Where is Al Leiter?: The broadcast is really suffering without him. He needs to get some polish to his voice, but his insights were great in the Cubs-Marlins series.
Buck-McCarver: I used to kind of like Joe Buck, but ever since he got his eyes LASIKed, he's become a good deal more obnoxious as a broadcaster. He's trying too hard to be the next Bob Costas. (Speaking of which, I miss Costas-Kubek doing AL games in the late 80s/early 90s.) McCarver on the other hand is one of those difficult guys to rate. I always enjoyed him growing up when he did the Mets games on WOR. However, I found that he was two different broadcasters: I liked the one who did the local games (Mets), but the one on national games, in his effort to "dumb it down for the casual fan," always came across as patronizing. I'd like to listen to them call a Cards game in the middle of July, but not necessarily the World Series.
Kan u reed this?: One of my big broadcasting pet peeves is reading infographics that are on the screen. Do one or the other, but not both.
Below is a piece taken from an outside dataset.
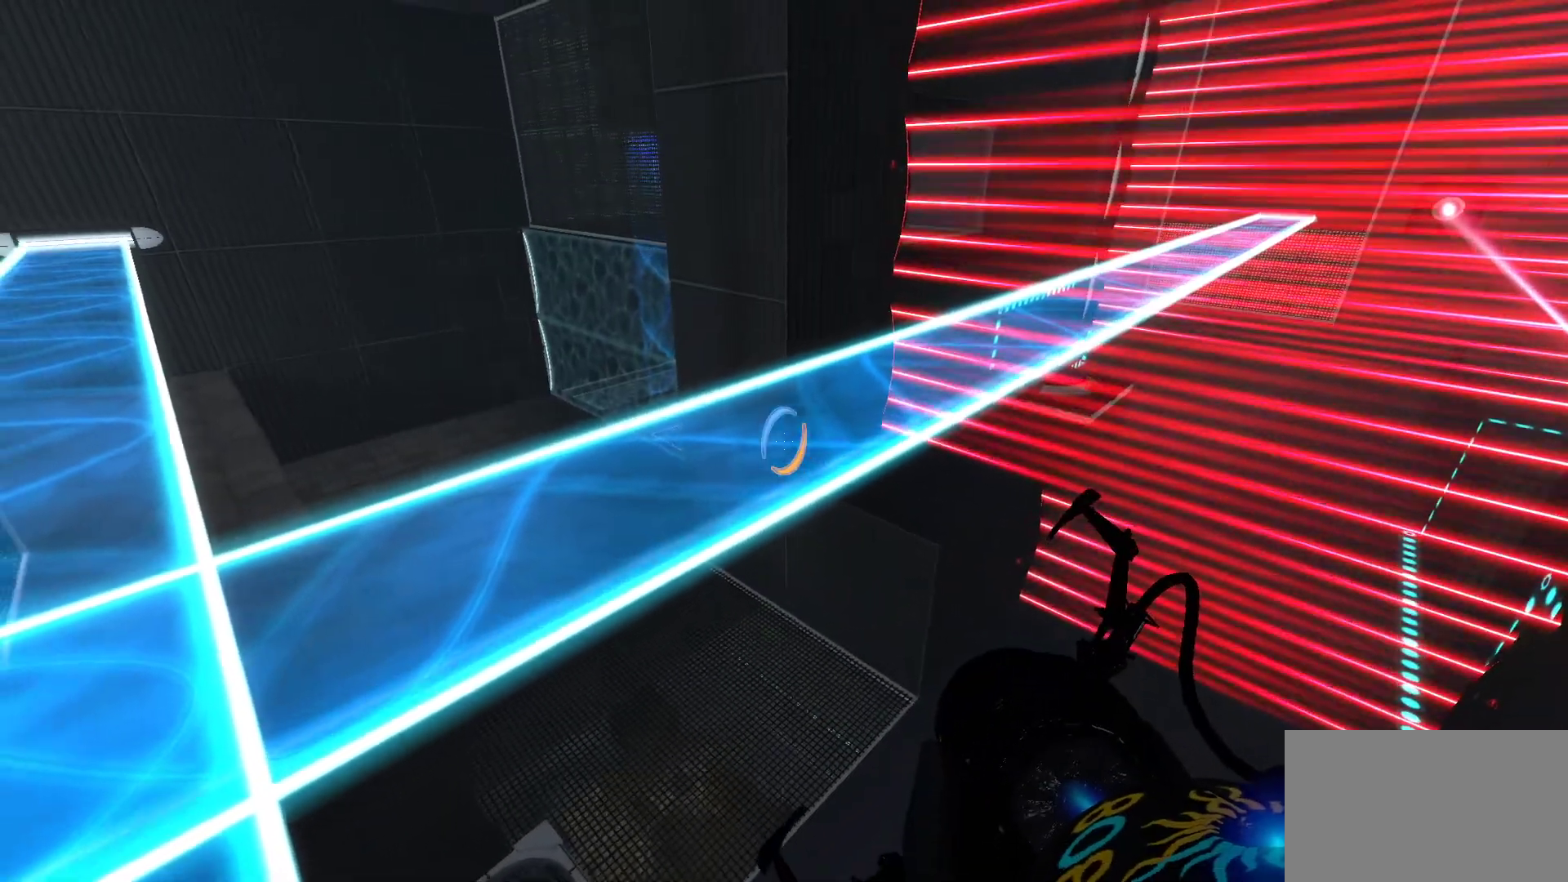
{"keys": [], "mouse": [], "events": []}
If you must do both, at least be a little more smooth about it or add some additional piece of info. Deaf people will still get to see the graphic on the closed captioning. Also, how many times will I have to read an infographic about Alex Gonzalez being nicknamed Sea Bass?
Hubba-hubba Zelasko: Has anybody noticed the transformation of Jeanne Zelasko? Since she's grown her hair out, it looks like Fox has her on a program to physically resemble Jigglin' Jillian Barberie. The only thing missing is skanked up outfits. Right now, she's a little too Laura Bush.
Topology & Kennedy: A 1000x relief of Kevin Kennedy's face reveals his skin is more topologically diverse than the Himalayas.
It's Enrico Pallazzo: Or, it should be. Even worse than having the hated Yankees in the World Series is having to listen to a 10-minute rendition of "God Bless America." At least it's not that NYPD cop--which was a 2-for-1 ass kiss of patriotism--but this guy is rapidly becoming the male Celine Dion.
Now, when do "Skin" and "24" and "That 70's Show" start?: You would think in this age of target marketing that they could distribute different commercials based on your viewing patterns and interests. I mean, isn't there a way that I could sign a pledge that I will watch "24" in order not to see this advertisement again? I'd be more inclined to watch the story of the pornographer's daughter and the DA's son if it were called "Nipple" or "Money Shot." As it is now, it looks like it's geared to its initial 6- or 13-episode target and then I wonder where the hell it can go: you can't see him/her!; we're seeing each other; something stops them from seeing each other shortly; they get back together; repeat. I don't see how this can sustain itself. And if only Ashton Kutcher were as seriously deformed as portrayed on those promos. This is only partly motivated out of Demi Moore-related jealousy.